L’équipe du Mémorial a choisi avec l’auteur 80 planches originales magnifiquement présentées, dans des jeux de couleurs, de lumières et de formats dont cette frise de visages qui courent sur 8 mètres.
La présentation soignée, articulée en trois parties (l’arrivée dans le camp, l’arrivée des déportés juifs et leur extermination et le réseau d’espions), est à la hauteur du sujet, grave, "sérieux", dit l’auteur, mais jamais glauque. Et qui a amené Gaétan Nocq deux fois à Auschwitz, "dans le ventre du monstre".
"J’y suis allé avec mes carnets de voyage et dès que j’ai commencé à dessiner, je me suis trouvé à cheval entre l’approche scientifique du documentaire et l’artistique, explique-t-il. J’ai aussi été intéressé par le hors-champ : la nature dans le camp aujourd’hui, les arbres, ça symbolise la résilience, et ce sont aussi des témoins".
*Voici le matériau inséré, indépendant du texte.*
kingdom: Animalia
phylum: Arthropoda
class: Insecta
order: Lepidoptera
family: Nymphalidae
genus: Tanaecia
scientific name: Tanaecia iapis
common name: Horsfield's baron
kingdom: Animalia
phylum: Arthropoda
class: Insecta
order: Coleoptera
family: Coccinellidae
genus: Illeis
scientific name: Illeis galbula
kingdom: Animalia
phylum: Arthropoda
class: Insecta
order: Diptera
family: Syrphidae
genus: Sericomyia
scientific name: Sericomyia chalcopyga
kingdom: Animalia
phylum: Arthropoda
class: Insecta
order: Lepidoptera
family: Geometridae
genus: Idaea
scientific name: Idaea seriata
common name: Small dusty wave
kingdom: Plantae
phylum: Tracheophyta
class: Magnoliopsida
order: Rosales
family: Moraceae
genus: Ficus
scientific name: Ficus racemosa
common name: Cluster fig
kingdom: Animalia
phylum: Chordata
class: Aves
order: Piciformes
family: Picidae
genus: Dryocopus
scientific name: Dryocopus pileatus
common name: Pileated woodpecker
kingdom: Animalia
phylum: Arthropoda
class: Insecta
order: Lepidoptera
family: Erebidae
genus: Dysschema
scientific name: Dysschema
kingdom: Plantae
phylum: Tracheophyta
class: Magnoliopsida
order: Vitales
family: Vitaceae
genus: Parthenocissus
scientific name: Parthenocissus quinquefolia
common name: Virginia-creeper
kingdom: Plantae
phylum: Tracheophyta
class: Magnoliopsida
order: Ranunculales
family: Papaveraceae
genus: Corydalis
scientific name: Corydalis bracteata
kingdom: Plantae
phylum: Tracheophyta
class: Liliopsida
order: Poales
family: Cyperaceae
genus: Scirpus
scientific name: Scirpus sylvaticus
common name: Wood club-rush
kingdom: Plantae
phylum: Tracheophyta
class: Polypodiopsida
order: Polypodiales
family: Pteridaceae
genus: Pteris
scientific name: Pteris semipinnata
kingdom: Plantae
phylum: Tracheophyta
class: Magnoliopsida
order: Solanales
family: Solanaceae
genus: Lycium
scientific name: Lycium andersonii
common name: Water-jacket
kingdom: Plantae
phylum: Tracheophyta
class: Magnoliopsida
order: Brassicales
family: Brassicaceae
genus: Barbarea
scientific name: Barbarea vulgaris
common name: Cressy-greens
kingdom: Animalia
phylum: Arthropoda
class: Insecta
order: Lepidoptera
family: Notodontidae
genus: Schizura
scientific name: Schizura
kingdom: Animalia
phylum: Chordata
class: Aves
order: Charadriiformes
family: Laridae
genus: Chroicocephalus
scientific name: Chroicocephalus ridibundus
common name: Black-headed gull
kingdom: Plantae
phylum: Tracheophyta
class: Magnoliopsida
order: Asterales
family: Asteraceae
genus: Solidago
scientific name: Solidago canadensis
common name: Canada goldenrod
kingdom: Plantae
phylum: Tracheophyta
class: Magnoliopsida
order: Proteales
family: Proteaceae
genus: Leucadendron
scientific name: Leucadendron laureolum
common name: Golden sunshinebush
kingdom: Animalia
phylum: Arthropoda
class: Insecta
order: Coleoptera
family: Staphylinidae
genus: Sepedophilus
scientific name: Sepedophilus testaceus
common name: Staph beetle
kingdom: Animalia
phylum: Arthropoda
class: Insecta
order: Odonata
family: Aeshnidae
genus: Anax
Gaétan Nocq a eu carte blanche cet été à Rivesaltes et s’est beaucoup inspiré des photos de Paul Senn pour ranimer des dizaines de silhouettes.
Il a aussi entrepris l’émouvante réécriture des 2 289 prénoms des Juifs déportés du camp vers Auschwitz, et cadré les paysages, en particulier le Canigou, à travers ce qui reste des bâtis des baraquements.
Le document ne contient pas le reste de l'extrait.